Mumbai, Feb 19: British American Tobacco (BAT), whose ability to make a counter offer before obtaining the Foreign Investment Promotion Board (FIPB) clearance was being debated, has got a clause or two in its favour for going ahead with an open counter offer, pending FIPB clearance. The issue has been engaging many experts since February 13, when Mumbai-based Brightstar Investments of Damani brothers has made an open offer for 20 per cent of VST Industries' shares."There is a provision for making a conditional offer under the Sebi takeover code. But I cannot offer any comment on the VST Industries takeover issue as it is hypothetical. If they file an offer document with us then we will look into it and consider the eligibility or otherwise," Sebi board member Prof JR Varma told The Financial Express.

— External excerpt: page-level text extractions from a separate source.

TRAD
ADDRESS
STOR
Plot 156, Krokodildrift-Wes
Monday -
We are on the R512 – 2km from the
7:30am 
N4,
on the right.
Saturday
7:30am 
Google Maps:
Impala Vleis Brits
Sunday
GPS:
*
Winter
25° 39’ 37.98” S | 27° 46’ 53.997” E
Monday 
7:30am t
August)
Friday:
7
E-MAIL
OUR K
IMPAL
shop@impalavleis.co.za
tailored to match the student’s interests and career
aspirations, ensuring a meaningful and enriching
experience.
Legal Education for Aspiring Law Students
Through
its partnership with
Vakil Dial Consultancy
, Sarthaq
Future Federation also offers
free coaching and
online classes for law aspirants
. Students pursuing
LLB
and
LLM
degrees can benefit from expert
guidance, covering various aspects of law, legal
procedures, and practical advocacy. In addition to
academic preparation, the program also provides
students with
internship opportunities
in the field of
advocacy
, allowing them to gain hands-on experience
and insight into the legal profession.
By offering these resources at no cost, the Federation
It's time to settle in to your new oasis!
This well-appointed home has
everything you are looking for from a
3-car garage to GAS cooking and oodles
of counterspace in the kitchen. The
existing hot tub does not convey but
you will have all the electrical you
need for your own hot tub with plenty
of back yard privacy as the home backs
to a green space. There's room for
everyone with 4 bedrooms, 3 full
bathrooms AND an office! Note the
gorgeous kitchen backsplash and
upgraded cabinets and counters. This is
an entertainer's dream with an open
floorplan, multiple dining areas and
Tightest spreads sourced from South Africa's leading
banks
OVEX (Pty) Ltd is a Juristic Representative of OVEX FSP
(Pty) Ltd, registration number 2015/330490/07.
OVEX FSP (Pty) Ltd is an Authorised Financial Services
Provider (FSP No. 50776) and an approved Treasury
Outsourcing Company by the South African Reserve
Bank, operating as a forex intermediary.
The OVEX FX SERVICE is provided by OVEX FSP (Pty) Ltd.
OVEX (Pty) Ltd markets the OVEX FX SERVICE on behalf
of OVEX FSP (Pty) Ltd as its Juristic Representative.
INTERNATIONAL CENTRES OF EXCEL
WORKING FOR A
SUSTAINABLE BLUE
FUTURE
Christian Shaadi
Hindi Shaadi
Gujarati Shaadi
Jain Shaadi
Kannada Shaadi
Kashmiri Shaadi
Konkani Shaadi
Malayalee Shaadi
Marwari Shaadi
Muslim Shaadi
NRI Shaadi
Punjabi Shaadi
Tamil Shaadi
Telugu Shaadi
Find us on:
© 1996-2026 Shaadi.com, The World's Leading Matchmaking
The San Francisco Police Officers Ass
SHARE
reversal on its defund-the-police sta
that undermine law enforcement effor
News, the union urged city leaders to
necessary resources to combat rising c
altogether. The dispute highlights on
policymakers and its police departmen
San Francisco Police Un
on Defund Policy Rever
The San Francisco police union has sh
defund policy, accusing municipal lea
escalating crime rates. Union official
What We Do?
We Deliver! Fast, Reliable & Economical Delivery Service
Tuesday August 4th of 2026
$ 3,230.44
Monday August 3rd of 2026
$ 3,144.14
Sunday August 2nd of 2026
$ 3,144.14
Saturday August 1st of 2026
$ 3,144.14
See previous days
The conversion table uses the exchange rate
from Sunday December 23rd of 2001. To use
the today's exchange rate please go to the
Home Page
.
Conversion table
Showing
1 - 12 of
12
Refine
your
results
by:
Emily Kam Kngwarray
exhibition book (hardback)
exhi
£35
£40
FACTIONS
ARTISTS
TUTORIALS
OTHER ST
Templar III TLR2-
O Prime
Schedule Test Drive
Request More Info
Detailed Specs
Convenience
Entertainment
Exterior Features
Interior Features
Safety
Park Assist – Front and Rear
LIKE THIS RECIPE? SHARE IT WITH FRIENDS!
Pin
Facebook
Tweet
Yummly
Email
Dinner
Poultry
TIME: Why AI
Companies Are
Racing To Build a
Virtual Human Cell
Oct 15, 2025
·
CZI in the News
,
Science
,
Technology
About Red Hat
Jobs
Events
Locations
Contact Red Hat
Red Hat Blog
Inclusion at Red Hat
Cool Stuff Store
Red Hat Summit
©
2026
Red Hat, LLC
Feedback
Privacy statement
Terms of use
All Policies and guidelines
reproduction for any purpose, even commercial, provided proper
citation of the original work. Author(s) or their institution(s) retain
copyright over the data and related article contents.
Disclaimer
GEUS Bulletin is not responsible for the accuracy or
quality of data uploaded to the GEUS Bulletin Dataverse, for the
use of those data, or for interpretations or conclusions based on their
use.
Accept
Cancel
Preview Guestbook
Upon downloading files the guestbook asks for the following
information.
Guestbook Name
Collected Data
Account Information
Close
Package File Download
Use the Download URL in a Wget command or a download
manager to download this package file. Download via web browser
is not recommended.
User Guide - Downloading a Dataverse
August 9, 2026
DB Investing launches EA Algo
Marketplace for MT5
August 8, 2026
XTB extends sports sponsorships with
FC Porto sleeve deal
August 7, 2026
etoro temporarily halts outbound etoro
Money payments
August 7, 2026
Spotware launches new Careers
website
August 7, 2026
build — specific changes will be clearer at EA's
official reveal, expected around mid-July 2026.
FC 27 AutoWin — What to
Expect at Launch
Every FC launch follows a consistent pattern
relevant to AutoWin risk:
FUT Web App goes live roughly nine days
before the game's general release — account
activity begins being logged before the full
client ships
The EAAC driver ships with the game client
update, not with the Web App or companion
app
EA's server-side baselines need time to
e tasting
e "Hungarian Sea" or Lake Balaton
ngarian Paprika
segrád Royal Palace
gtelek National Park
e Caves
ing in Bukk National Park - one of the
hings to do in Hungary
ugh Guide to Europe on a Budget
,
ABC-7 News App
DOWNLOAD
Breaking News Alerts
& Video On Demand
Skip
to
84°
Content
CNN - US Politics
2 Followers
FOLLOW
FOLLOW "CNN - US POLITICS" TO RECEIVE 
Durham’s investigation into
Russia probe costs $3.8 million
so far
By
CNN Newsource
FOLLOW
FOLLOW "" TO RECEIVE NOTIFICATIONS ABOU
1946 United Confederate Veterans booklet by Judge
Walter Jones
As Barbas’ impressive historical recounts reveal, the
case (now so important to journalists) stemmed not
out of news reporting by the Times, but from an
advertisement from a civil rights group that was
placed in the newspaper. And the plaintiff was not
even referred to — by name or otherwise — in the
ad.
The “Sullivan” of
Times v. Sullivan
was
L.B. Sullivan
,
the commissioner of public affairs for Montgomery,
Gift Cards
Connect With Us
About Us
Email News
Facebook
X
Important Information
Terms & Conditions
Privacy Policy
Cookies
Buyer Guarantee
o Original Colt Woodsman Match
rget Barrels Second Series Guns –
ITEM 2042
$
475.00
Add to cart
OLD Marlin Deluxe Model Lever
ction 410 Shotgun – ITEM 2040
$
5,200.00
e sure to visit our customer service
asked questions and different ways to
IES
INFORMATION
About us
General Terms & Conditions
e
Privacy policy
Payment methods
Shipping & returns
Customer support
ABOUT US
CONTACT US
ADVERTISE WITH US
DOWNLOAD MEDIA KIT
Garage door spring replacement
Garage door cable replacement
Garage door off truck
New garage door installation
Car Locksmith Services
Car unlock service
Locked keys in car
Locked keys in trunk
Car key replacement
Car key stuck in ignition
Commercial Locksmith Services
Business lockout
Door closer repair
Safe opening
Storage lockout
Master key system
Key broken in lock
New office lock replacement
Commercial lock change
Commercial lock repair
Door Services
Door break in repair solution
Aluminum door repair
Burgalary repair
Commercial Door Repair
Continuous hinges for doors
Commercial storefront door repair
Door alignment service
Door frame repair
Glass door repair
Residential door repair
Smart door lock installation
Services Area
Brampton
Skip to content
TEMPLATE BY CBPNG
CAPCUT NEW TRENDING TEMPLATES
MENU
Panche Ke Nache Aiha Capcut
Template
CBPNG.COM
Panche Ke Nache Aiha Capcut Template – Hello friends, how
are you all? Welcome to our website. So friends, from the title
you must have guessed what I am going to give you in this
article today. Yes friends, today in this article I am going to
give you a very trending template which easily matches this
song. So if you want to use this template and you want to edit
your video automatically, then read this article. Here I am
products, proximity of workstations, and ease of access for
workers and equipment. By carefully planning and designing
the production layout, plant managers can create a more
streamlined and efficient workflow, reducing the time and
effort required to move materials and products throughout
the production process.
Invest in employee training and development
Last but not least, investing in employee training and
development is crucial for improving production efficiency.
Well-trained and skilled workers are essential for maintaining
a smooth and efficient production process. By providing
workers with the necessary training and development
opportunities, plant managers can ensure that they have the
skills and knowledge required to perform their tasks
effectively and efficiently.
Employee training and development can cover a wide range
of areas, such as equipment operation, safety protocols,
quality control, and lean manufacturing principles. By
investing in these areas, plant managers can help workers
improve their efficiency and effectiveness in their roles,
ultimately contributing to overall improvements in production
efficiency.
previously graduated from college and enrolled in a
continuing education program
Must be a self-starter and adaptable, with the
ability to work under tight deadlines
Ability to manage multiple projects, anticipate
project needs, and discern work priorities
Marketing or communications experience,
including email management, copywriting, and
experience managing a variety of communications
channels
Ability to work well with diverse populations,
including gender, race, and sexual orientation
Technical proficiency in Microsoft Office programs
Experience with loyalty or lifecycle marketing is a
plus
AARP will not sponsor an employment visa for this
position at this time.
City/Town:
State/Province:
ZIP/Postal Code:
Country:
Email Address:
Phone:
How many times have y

When asked specifically whether the company could utilise the conditionality clause in takeover code in the case of FIPB nod, Prof Verma refused to comment on the issue, stating that, "It was for the company to take an initiative, and Sebi will only take a decision on whether such a move can be allowed or not based on the merits of the case." Takeover experts and market operators were of the view that BAT, whose pleas for increasing stake in its Indian subsidiaries have not been allowed twice during the last four year, has to take the FIPB nod before making a counter offer to Brightstar's open offer.
BAT is holding just over 32 per cent stake and for further hiking its stake it should get the FIPB nod, while the raiders holding may go up to a shade below 35 per cent if the offer is successful in garnering all 20 per cent of shares as they proposed. Financial institutions, mainly Life Insurance Corporation (LIC) and Unit Turst of India (UTI) are holding about 20 per cent of the paid-up capital of the company and the remaining 33 per cent is with the public.
While there is no mention of conditional offers being subject to statutory approvals, there were some implicit norms in the takeover code which allow conditional offers, particularly when statutory requirements are involved, another Sebi official said. Regulation 27, which specifies the circumstances under which withdrawal of offer can be made, also says this could be done when "the statutory approval(s) required have been refused." "The acquirer or the target company is allowed to make an open offers/ counter offer, pending statutory clearances or obtaining approval of creditors. Castrol India's offer was one such example, for which the FIPB approval was granted very recently, while the open offer was made a few months ago," the official said.
He also cited the example of the more recent case when Bank of Rajasthan had made an open offer, but it has been considered "a failed offer" when the Reserve Bank of India (RBI) did not grant permission for the same. The rule is applicable to non-resident Indians (NRIs) who want to make an open offer. The NRI can proceed with the open offer pending required clearances. But, when he or his company failed to get such clearances, they would be automatically considered failed. Particularly, when BAT wanted to increase its stake in VST Industries in 1998 through rights issue by offering to buy the unsubscribed shares, the members of parliament (MPs) raised objections to such a move, smelling a rat in its intentions to hike its stake beyond 50 per cent in the company.
Though, in principle, there is no bar on the 100 per cent foreign direct investment (FDI) by the Centre, foreign tobacco giants were facing the same kind of resistance from the political circles like they do in other countries, including where their global headquarters are located.